Covid-19: Vítor Matias: Torna-se urgente o regresso à terra, às aldeias

Vítor Matias é jornalista da Radio France Internationale (RFI), mas é sobretudo um dos jornalistas com mais experiência na Comunidade portuguesa de França. Começou nos anos 80 na Rádio Portugal no Mundo, quando a rádio dirigida por João Rodrigues ainda existia. Depois passou pelo jornal Encontro, pelo Jornal Opinião e pela Rádio Alfa.

Há vários meses que tem estado de baixa médica, e este período de confinamento deixa-o ainda mais preocupado, mas não deixa de ter a lucidez necessária para projetar o pós-Covid-19.

 

Como está a passar este período?

A minha situação atual não é das melhores, pois além de me encontrar de baixa, veio agora a necessidade absoluta do confinamento. Tento respeitar escrupulosamente as indicações dadas pelas autoridades francesas – não saio à rua, exceto para fazer compras, ou um pouco de exercício, andando durante meia hora a passos largos. Em casa, aproveito para tocar bateria (atividade que nunca abandonei desde a idade dos 18 anos); vejo filmes, leio um pouco, e faço arrumação e reparações várias.

 

Está preocupado com a situação atual de pandemia?
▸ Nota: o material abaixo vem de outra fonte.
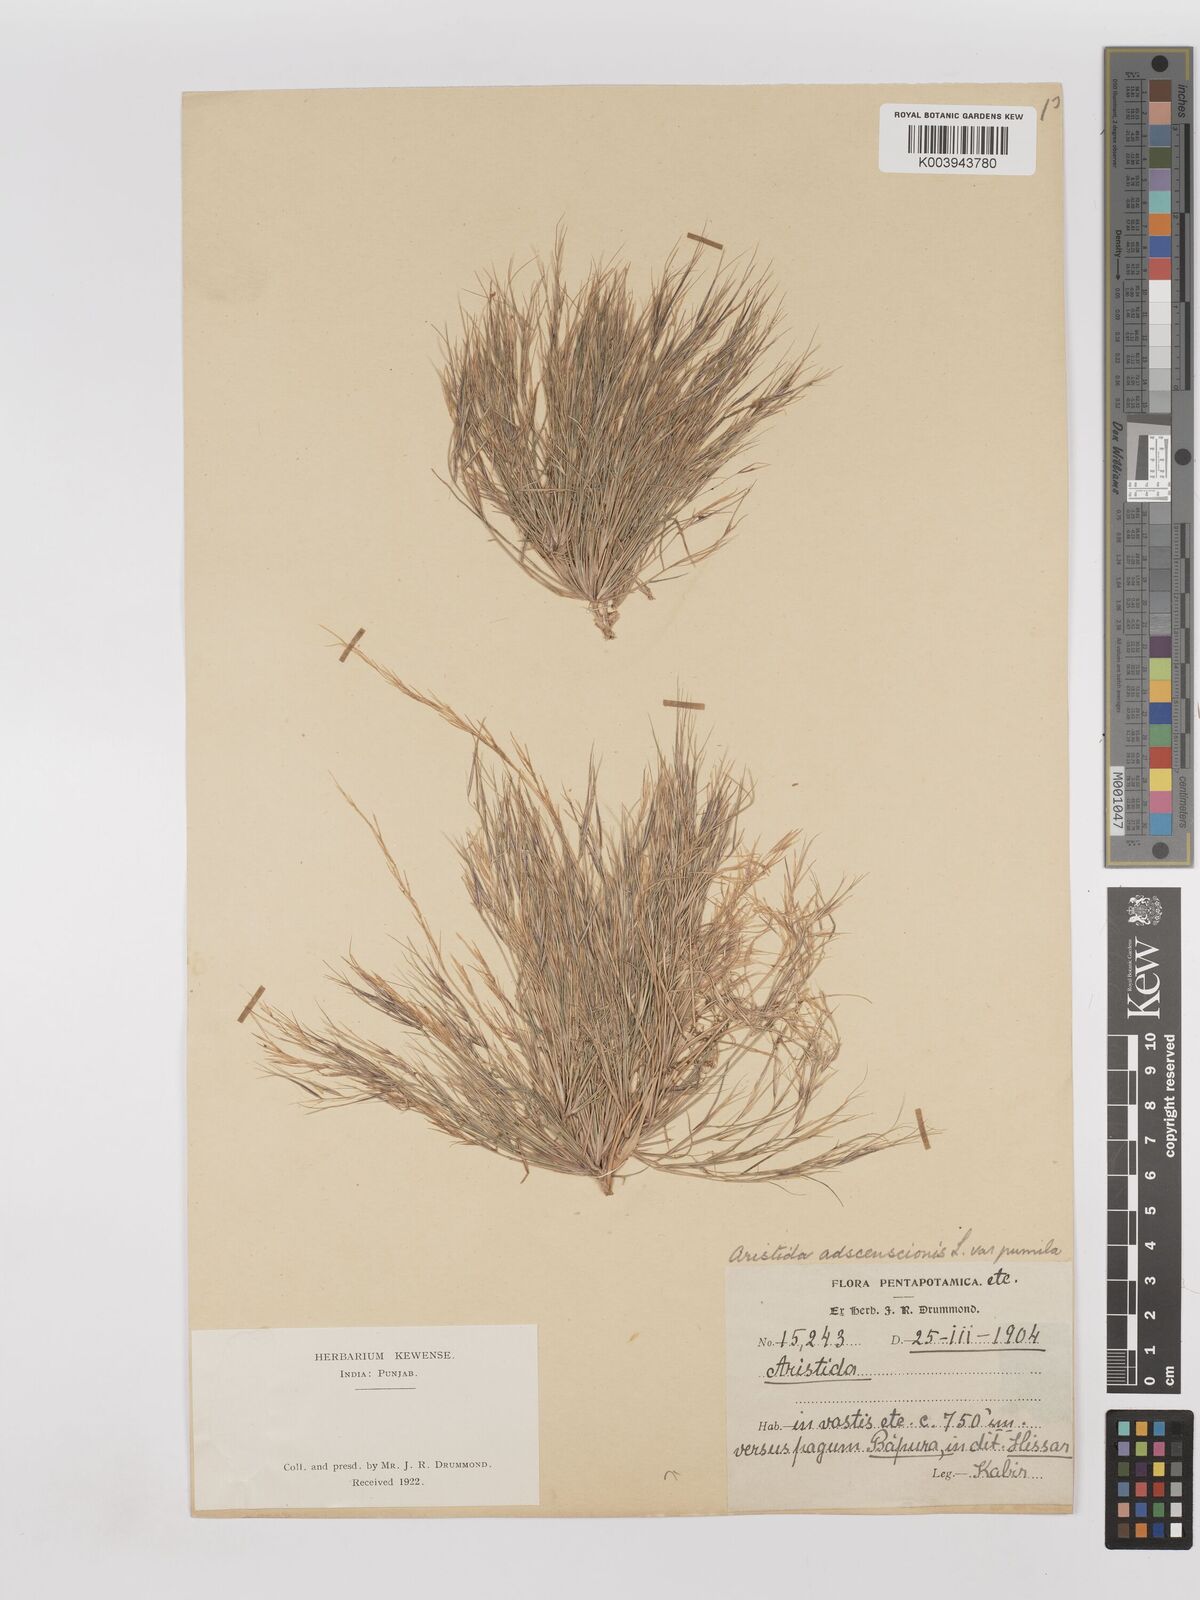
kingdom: Plantae
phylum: Tracheophyta
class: Liliopsida
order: Poales
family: Poaceae
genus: Aristida
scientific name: Aristida adscensionis
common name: Sixweeks threeawn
Esta pandemia preocupa-me bastante, por várias razões: primeiramente, porque o vírus se propagou com uma velocidade enorme, e “sufocou” completamente os serviços de saúde, e as urgências dos estabelecimentos hospitalares. Segunda razão de preocupação, a falta de um medicamento e duma vacina para este vírus, o que torna bem claro que as vítimas serão as pessoas mais fracas, cujo sistema imunitário se encontra já fragilizado por outras doenças. A terceira razão de preocupação é mais pessoal: tenho hoje 68 anos de idade, e encontro-me – de algum modo – fragilizado, podendo vir a ser uma das próximas vítimas, apesar dos meus cuidados. Com efeito, desconheço até que ponto se pode ficar imune ao Covid-19, ou se já fui contaminado sem o saber.

 

Quando esta situação estiver ultrapassada, o que espera do ‘novo mundo’?

Geralmente, sou otimista. Creio que cada catástrofe natural, cada epidemia, cada guerra, traz sempre algo de positivo, quanto mais não seja porque, numa tentativa desenfreada de encontrar soluções e reduzir ao máximo a mortalidade, os avanços tecnológicos são mais rápidos. Por outro lado, a solidariedade desenvolve-se, encontram-se mecanismos de sobrevivência completamente desconhecidos, ou que estavam esquecidos. Depois de vencida esta pandemia, os sobreviventes terão – decerto – uma vacina que os protegerá não só do Covid-19, e muito possivelmente de outras doenças relacionadas. Os povos vão tomar consciência de que a solidariedade não é uma palavra vã. A título de exemplo, um movimento de pânico num estádio de futebol pode causar dezenas de vítimas, se não houver solidariedade!… Por outro lado, o confinamento está a mostrar-nos algo que era previsível: a cidade de Paris, por exemplo, ficou tristemente vazia, mas o ar que aí se respira melhorou um pouco, no espaço duma semana. Em certos pontos do globo, onde a poluição escondia o céu, é agora possível vê-lo. Em Veneza, apareceram agora golfinhos, devido à baixa do turismo… Estamos também a tomar consciência de que as cidades estão superlotadas, e que se torna urgente o regresso à terra, ao campo, às aldeias. Com um pouco de inteligência e boa vontade – e de vontade política – alguns dirigentes mundiais vão acabar por se aperceber que muitos países, nomeadamente africanos, não resistirão a uma catástrofe desta envergadura. E será necessária uma extraordinária mobilização internacional para os ajudar. Diz-se por vezes que “há males que vêm para bem”. Espero, sinceramente, que esta catástrofe mundial sirva para uma tomada de consciência global que permita evitar erros do passado.